Uuuuh, dingin, Umi!" Faraz meringis dari tepi pembatas Gasebo di pinggir kolam, tangannya mencengkeram erat pinggiran kayu.
"Ayo masuk sini!" rayu Adiba,"enggak dalam kok. Tuh, lihat, cuma segini." Seraya menunjuk kakinya yang terendam air.Faraz yang tadinya ragu-ragu, mengamati ibu sambungnya yang sudah berada di dalam kolam dengan air yang setinggi betisnya.
"Ayok!"
Senyum Adiba yang ceria dan percikan air yang menyenangkan itu membuat Faraz penasaran. Namun, ketakutan kecil masih terpampang di wajahnya.

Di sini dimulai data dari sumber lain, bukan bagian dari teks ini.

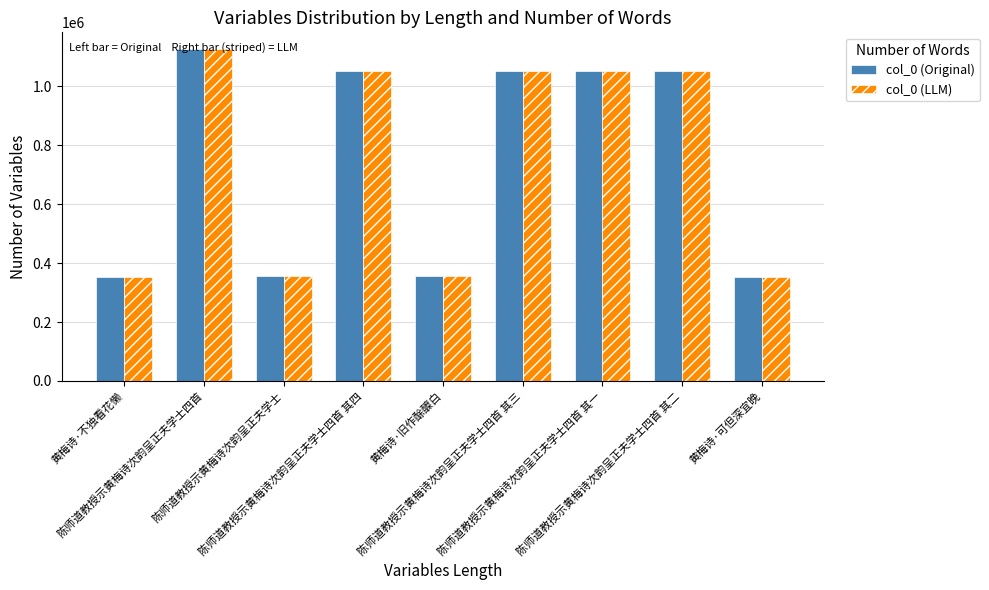

What is the sum of all col_0 (Original) values?

6755704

Faraaz menggeleng, "Enggak, Umi!" tolaknya. Tapi, dapat Adiba lihat bahwa binar mata Faraz sangat tertarik.
"Ayolah, Raz! Jangan takut, ya? Kan ada Umi!" Adiba melambaikan tangan, mengajak Faraz untuk bergabung."Ayok, sana! Kamu nggak ingin ikut masuk?" Satria ikut memberi semangat. "Tuh lihat, umi aja seneng banget main air."
Faraaz masih kukuh menggeleng.
"Abi sini dong kalau Faraaz nggak mau!" Adiba ikut menyeret satria agar mau turun ke kolam yang mengalir seperti sungai itu.
Satria tersenyum dan menggeleng.
"Ya pantas ajalah, Faraaz nggak mau, Abi-nya aja nggak mau masuk."
"Mas nggak bawa ganti, Adiba."
Adiba tersenyum jail, lalu berjalan mendekat menarik Satria dengan paksa.
"Apa-apaan ini, Diba!" protes satria yang ditarik paksa Adiba. "Ayok! Nggak seru dong kalau cuma Diba yang basah!"
Adiba tertawa, lalu melirik Faraaz. "Faraz, bantu umi dorong tubuh Abi! Berat banget."
"Enggak, enggak! Mas nggak bawa ganti, Adiba!"
"Ayok! Faraaz tolongin!"
Reflek, Faraaz mendorong belakang satria sampai pria itu masuk ke kolam dan menimpa Adiba. Bibir mereka bahkan hampir bersentuhan.